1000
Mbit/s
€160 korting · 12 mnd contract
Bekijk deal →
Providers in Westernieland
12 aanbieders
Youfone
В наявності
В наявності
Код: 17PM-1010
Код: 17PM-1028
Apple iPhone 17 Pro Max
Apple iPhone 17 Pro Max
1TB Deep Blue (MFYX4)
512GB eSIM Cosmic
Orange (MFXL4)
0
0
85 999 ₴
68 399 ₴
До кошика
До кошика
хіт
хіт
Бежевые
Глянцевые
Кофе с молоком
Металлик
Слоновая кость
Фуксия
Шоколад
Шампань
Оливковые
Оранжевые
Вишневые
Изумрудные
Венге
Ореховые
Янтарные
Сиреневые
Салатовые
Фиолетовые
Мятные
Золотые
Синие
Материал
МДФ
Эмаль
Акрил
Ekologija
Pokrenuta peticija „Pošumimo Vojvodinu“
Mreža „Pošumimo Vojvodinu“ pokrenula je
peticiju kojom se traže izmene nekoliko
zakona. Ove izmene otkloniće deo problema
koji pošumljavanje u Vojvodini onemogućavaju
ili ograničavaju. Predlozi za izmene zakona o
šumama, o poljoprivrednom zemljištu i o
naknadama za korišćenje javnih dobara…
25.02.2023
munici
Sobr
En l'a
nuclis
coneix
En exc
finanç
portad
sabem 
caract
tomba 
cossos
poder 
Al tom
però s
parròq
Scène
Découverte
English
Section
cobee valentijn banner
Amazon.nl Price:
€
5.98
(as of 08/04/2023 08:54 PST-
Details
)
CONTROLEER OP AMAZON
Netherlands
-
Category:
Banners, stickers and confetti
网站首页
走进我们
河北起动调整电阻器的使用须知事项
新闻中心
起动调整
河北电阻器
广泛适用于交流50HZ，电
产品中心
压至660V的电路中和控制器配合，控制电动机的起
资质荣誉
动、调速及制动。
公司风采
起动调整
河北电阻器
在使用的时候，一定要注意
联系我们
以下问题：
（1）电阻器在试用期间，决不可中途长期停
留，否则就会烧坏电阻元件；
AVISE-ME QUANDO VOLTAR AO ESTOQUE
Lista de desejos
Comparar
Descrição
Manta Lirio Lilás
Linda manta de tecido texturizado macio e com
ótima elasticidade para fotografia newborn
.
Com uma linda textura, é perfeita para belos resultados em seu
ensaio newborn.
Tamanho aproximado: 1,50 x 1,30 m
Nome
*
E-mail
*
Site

◆ ◆ ◆

■ Directions for this task
Once you have located every line with the word "newborn" in the material above, list those lines.

■ Written response
ótima elasticidade para fotografia newborn
ensaio newborn.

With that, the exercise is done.